問題 1: 抜粋テキストで、AJは中央ポートの占拠が終わったと聞いたあと、「他のポートはいい」と言います。その理由を、AJ自身の言葉にそって説明してください。
問題 2: 抜粋テキストの冒頭のナレーションでは、話の時代は何年とされていますか。

抜粋テキスト:

+ + + + +

ナレーション 「独立自治権を勝ち取った宇宙移民者群セツルメントは、ようやく得た平和の中に麻痺し、やがては特権主義社会を生み出し、結局は自らが小セツルメントへの圧政を強いるようになる。時に宇宙世紀255年。各地で起きたセツルメント内紛争は、体制側と、反体制側に別れてその共同戦線を張り、セツルメント間による強大な戦禍を巻き起こしつつあった」



タイトル

「死線上の独唱曲(アリア)」

− Aria on Dead line −



ジーン 「こら、こっちには来るなって言ってあるだろ」

ユーニス 「ジーンさぁん、余ってる集音器ないかって、イヴリンさんが」

ジーン 「あぁ? 次は宇宙戦だろ。集音器なんか何に使うんだ?」

ユーニス 「えへへ。ちょっとねー」

イヴリン 「これ?」

ユーニス 「うん。余ってるのは、お肌の触合い回線用だって。作業用マシンの」

イヴリン 「・・・デカいわね」


AJ 「よし。とりあえず、中央ポートの占拠は完了したんだな。よし、わかった。ああ、他のポートはいい。エクレシアの小競り合いに手を貸してる余裕はない。うむ、わかった。そうしてくれ」

AJ 「・・・さて」

アベル 「あの、・・・あの子の、・・・容態は?」

+ + + + +

データ一覧:
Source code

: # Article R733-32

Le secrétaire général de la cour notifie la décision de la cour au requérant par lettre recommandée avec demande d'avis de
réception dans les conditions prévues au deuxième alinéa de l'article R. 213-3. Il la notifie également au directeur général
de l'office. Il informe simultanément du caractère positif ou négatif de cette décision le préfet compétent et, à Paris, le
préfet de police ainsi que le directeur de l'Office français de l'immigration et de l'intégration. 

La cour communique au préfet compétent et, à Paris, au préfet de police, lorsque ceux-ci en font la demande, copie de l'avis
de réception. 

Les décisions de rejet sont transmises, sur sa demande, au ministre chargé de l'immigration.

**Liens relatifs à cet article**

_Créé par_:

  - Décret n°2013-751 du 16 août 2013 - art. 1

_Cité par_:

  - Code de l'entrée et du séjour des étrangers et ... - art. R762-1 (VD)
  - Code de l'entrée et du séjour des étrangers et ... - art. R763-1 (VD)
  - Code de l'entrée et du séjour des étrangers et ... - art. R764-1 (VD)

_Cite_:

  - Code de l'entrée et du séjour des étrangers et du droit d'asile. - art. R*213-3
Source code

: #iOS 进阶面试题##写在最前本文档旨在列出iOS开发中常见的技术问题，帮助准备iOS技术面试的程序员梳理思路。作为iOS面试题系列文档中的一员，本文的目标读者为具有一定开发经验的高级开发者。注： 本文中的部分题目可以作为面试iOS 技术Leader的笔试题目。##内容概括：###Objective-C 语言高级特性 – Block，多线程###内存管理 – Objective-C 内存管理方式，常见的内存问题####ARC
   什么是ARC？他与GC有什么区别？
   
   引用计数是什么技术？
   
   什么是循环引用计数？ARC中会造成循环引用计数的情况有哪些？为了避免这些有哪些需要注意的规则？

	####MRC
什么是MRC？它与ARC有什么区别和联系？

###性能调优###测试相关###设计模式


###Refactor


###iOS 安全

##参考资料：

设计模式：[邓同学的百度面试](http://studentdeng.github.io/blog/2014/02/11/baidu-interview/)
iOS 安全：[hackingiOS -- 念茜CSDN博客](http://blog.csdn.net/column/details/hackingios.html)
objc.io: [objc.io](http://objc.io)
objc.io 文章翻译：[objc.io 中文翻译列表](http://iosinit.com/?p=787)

+ + + + +

回答 1: エクレシアの小競り合いに手を貸している余裕はないからです。だから中央ポートを押さえたところで十分とし、他のポートには手を出さないことにしています。

回答 2: 宇宙世紀255年です。